→ Exercise
Decide whether each statement agrees with the abstract below on bax gene transfer and cisplatin: (a) the IMC-3 cell line used in vitro was a cisplatin-resistant human head and neck squamous cell carcinoma; (b) in the in vivo study, the bax gene was delivered by intravenous injection; (c) in the combination therapy, CDDP was given at 7-day intervals. Answer yes or no for each, quoting the words of the abstract that settle it.

Apoptosis-promoting gene (bax) transfer potentiates sensitivity of squamous cell carcinoma to cisplatin In vitro and In vivo

Modulation of apoptosis may potentiate the sensitivity of tumor cells to chemotherapeutic agents, thus improving the clinical outcome of cancer treatment. Bax, an apoptosispromoting member of the bcl-2 family, may be a key factor influencing the chemosensitivity of tumor cells, however, its involvement in cellular sensitivity to anti-cancer drugs remains uncertain in squamous cell carcinoma (SCC). To investigate the role of bax gene expression in modulating cisplatin (CDDP)-induced apoptosis in vitro, an established CDDP-resistant human head and neck SCC (IMC-3 cell line) was transfected with bax gene-bearing mammalian expression vector. Overexpression of the bax gene in CDDPresistant IMC-3 cells elevated the CDDP susceptibility of tumor cells to a level similar to that of the parental IMC-3 cells. In an in vivo study, percutaneous transfer of apoptosispromoting bax gene by particle-mediated (gene gun) delivery caused overexpression of Bax in SCC, which was confirmed by immunohistochemical staining, and inhibited the growth of mouse CDDP-resistant SCC. Furthermore, combination therapy with bax gene transfer and subcutaneous administration of CDDP at 3-day intervals markedly inhibited the growth of mouse SCC. Thus, overexpression of bax in SCC by a gene gun system appears to be a rational approach to improving the efficacy of chemotherapy and treatment outcome. We suggest that exogenous bax expression may have therapeutic applications for enhancing chemotherapy in SCC.

→ Given entries
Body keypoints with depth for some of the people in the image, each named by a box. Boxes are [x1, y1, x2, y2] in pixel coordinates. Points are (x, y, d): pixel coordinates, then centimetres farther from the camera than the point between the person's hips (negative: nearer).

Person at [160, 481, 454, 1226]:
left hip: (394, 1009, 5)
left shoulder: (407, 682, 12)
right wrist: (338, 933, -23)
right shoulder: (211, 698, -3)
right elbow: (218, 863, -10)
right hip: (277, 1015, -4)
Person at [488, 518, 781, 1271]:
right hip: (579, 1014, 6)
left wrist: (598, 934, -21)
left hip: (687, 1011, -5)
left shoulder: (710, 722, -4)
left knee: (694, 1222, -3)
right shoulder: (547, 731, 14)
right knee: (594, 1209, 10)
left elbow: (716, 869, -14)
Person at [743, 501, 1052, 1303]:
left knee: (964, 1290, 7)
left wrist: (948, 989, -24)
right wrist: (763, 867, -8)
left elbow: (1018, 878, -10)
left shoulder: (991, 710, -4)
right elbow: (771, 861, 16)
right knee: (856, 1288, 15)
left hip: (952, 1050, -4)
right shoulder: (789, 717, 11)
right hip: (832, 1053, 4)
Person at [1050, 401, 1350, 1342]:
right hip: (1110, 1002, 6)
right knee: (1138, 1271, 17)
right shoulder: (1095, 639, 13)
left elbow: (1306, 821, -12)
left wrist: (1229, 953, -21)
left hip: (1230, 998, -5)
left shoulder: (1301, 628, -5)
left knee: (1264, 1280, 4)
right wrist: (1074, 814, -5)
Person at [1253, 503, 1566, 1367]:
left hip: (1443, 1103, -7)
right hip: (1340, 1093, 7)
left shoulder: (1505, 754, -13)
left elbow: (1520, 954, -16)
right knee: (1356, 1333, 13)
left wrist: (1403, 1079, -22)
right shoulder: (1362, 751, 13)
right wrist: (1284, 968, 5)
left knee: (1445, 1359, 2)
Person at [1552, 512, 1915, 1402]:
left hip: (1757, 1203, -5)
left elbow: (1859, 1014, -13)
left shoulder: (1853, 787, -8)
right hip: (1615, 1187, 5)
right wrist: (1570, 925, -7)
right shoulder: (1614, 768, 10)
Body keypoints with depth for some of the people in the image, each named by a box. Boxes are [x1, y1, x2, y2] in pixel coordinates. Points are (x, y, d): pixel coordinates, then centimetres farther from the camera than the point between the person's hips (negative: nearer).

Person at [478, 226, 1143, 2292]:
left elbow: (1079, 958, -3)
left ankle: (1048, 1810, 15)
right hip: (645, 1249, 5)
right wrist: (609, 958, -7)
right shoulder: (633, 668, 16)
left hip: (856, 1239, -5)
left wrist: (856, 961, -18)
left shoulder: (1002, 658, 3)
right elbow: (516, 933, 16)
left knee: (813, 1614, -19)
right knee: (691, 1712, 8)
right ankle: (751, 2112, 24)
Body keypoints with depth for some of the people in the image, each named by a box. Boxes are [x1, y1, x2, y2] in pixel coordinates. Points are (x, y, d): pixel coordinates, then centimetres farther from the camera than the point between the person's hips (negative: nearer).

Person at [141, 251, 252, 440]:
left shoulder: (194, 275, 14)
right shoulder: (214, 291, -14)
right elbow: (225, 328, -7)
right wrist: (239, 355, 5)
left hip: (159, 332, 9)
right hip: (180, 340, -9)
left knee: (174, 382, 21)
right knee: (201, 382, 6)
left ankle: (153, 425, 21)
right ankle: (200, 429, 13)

→ Problem solution
(a) Yes: "an established CDDP-resistant human head and neck SCC (IMC-3 cell line)"
(b) No: "by particle-mediated (gene gun) delivery"
(c) No: "subcutaneous administration of CDDP at 3-day intervals"